Web interface edit records
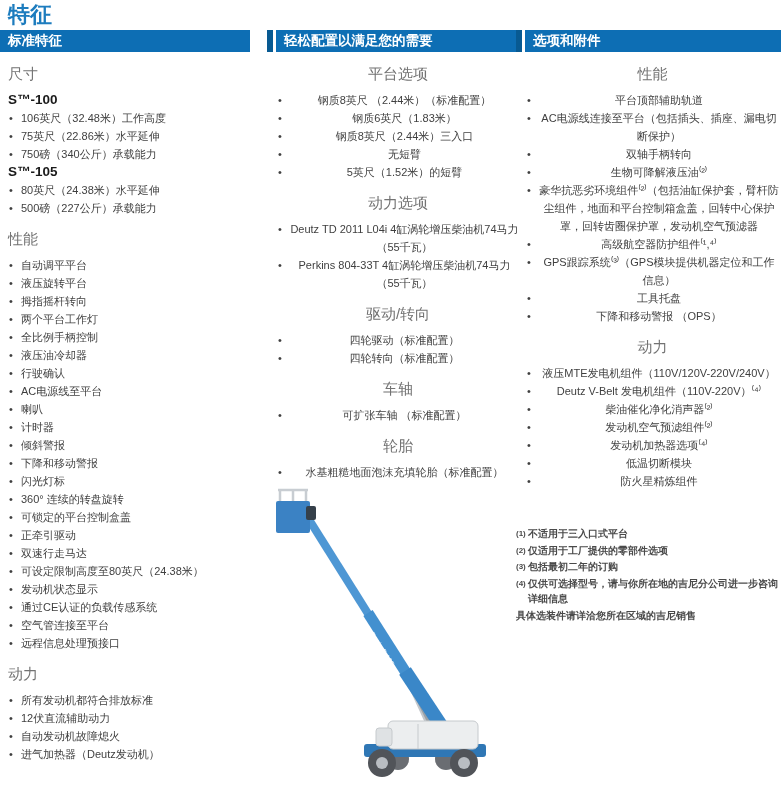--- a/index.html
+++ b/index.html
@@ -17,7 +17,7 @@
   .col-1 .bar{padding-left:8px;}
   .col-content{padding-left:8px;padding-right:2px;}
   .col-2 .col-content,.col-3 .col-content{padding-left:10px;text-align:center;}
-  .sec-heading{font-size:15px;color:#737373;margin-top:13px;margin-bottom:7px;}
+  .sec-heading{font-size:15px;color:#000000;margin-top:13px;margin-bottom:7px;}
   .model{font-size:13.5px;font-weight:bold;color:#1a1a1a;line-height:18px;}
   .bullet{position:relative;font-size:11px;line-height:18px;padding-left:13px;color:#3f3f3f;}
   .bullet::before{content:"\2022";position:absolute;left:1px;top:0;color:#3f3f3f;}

§ EXERCISE REQUIREMENTS
Where does the string "font" appear in the records above? Show every line that holds it.

§ PROBLEM SOLUTION
-  .sec-heading{font-size:15px;color:#737373;margin-top:13px;margin-bottom:7px;}
+  .sec-heading{font-size:15px;color:#000000;margin-top:13px;margin-bottom:7px;}
   .model{font-size:13.5px;font-weight:bold;color:#1a1a1a;line-height:18px;}
   .bullet{position:relative;font-size:11px;line-height:18px;padding-left:13px;color:#3f3f3f;}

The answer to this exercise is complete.